### Source data:
......

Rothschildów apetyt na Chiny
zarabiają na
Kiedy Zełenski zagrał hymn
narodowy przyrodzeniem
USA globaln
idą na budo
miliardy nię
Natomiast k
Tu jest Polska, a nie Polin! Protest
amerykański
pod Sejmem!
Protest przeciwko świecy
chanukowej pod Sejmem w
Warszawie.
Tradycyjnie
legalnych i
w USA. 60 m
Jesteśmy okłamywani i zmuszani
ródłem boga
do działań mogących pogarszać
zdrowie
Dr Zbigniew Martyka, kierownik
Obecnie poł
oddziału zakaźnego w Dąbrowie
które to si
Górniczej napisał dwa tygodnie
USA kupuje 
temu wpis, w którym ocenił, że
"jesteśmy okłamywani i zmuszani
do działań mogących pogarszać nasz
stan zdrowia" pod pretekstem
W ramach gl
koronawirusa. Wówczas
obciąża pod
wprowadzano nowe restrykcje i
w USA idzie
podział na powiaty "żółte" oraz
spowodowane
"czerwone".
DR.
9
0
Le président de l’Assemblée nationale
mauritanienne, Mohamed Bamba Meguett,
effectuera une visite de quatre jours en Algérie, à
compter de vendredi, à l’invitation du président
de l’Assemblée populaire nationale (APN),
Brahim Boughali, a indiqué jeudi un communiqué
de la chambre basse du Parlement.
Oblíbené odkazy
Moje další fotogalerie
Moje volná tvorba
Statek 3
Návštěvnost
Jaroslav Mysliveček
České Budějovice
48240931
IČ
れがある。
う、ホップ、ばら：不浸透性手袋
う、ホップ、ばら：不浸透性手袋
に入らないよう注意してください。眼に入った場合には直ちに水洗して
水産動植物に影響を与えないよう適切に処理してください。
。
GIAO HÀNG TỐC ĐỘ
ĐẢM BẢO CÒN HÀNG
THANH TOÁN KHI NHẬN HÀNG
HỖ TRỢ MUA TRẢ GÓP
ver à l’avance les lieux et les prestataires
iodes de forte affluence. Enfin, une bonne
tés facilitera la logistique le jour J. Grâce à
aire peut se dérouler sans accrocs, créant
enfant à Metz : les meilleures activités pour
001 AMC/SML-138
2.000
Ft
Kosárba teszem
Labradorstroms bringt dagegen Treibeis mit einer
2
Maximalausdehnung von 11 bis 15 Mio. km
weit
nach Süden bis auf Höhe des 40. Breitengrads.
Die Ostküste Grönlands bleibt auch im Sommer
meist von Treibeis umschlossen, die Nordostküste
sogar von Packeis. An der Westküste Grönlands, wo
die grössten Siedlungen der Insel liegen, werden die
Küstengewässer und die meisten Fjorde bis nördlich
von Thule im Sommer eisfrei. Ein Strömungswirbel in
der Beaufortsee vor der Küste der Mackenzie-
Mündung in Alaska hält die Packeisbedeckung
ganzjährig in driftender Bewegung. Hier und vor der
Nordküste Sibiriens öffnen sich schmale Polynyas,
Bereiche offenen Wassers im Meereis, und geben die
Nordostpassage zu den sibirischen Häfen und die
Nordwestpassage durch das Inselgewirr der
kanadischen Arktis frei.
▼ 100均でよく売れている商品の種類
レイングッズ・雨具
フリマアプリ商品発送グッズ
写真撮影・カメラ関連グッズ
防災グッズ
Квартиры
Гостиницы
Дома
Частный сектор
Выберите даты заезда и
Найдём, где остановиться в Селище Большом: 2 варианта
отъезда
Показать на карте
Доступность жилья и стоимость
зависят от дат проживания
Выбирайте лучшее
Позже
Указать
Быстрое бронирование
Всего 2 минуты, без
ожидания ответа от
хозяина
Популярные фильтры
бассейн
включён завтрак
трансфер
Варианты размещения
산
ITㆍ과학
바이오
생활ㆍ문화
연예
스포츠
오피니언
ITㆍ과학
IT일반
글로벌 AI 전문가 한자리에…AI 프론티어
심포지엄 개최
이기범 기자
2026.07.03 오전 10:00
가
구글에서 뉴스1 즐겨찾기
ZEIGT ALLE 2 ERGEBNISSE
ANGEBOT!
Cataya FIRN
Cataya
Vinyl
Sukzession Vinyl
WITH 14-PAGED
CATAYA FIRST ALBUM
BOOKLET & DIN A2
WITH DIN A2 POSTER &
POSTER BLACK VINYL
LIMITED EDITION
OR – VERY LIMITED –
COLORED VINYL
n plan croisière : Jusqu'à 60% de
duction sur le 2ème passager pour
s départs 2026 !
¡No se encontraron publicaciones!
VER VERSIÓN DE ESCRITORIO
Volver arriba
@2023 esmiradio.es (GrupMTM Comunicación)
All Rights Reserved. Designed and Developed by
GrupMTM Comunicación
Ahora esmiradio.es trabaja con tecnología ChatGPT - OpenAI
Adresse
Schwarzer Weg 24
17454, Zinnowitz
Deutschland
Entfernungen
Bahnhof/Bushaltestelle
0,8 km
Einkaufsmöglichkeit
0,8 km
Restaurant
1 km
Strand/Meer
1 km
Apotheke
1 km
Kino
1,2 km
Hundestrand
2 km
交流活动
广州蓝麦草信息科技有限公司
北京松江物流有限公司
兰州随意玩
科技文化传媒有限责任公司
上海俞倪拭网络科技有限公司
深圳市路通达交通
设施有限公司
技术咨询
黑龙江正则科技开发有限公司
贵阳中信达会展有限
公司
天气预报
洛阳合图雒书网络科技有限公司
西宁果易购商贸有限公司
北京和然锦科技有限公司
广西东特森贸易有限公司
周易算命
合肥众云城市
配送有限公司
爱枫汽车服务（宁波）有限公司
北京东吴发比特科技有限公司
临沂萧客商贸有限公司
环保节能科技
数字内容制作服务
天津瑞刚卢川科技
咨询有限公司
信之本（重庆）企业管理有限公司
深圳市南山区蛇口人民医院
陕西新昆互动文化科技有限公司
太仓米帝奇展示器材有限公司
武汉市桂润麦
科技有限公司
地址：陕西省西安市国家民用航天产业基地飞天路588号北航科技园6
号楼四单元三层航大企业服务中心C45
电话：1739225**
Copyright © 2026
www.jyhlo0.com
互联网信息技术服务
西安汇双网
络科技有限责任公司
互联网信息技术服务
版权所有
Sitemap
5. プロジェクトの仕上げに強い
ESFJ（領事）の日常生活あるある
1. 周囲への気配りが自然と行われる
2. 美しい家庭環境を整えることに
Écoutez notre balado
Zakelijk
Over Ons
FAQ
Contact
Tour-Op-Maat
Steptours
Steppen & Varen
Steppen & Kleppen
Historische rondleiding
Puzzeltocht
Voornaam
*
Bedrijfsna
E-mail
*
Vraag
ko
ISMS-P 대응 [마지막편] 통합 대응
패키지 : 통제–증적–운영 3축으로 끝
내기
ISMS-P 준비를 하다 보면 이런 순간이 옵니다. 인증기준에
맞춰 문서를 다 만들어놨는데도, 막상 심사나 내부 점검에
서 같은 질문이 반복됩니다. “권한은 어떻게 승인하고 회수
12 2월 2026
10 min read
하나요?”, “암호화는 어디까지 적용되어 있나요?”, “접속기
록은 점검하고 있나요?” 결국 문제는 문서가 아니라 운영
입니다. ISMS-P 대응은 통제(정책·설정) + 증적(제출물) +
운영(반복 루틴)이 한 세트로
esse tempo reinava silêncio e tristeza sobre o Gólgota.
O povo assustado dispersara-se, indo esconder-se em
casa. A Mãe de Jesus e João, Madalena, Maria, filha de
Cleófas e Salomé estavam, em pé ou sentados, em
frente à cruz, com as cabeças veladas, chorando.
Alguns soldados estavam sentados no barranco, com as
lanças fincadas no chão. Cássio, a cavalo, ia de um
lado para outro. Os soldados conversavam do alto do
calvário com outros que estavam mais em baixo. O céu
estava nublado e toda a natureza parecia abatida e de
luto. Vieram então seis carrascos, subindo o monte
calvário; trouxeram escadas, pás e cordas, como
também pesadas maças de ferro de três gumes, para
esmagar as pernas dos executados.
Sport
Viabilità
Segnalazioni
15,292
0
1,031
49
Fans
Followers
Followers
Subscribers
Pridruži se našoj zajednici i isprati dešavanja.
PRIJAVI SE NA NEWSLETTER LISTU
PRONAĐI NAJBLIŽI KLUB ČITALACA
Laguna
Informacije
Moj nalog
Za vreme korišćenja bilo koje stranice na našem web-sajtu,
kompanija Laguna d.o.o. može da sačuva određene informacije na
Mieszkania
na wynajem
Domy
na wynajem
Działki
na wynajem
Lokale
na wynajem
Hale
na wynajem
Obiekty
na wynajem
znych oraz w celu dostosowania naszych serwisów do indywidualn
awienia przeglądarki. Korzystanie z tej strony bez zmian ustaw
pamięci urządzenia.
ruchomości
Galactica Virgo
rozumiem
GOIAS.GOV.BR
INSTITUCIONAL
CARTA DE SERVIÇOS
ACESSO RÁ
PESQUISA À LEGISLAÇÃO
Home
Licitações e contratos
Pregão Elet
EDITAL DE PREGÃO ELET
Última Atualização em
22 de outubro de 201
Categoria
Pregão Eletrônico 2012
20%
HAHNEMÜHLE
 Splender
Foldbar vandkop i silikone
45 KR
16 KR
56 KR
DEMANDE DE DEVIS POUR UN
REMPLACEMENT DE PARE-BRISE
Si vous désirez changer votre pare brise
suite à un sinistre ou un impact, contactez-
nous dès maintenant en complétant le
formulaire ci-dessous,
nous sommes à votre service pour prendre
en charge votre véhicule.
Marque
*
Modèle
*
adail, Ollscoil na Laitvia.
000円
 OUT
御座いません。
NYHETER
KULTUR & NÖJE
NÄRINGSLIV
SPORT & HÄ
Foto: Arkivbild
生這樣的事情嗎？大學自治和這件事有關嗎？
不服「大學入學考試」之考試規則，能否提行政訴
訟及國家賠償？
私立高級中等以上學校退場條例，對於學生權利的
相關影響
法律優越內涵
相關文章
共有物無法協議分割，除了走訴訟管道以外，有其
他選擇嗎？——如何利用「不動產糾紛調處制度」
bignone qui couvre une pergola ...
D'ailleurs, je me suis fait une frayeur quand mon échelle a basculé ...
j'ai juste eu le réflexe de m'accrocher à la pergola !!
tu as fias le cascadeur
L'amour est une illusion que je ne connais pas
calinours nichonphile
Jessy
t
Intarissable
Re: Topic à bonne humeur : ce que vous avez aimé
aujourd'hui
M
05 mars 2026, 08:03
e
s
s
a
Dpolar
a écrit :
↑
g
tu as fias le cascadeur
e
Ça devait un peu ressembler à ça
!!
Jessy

......

### WHAT TO WORK ON:
Quote everything from the start of the records down to the line containing "mauritanienne, Mohamed Bamba", including both ends.

### SOLVED EXERCISE:
Rothschildów apetyt na Chiny
zarabiają na
Kiedy Zełenski zagrał hymn
narodowy przyrodzeniem
USA globaln
idą na budo
miliardy nię
Natomiast k
Tu jest Polska, a nie Polin! Protest
amerykański
pod Sejmem!
Protest przeciwko świecy
chanukowej pod Sejmem w
Warszawie.
Tradycyjnie
legalnych i
w USA. 60 m
Jesteśmy okłamywani i zmuszani
ródłem boga
do działań mogących pogarszać
zdrowie
Dr Zbigniew Martyka, kierownik
Obecnie poł
oddziału zakaźnego w Dąbrowie
które to si
Górniczej napisał dwa tygodnie
USA kupuje 
temu wpis, w którym ocenił, że
"jesteśmy okłamywani i zmuszani
do działań mogących pogarszać nasz
stan zdrowia" pod pretekstem
W ramach gl
koronawirusa. Wówczas
obciąża pod
wprowadzano nowe restrykcje i
w USA idzie
podział na powiaty "żółte" oraz
spowodowane
"czerwone".
DR.
9
0
Le président de l’Assemblée nationale
mauritanienne, Mohamed Bamba Meguett,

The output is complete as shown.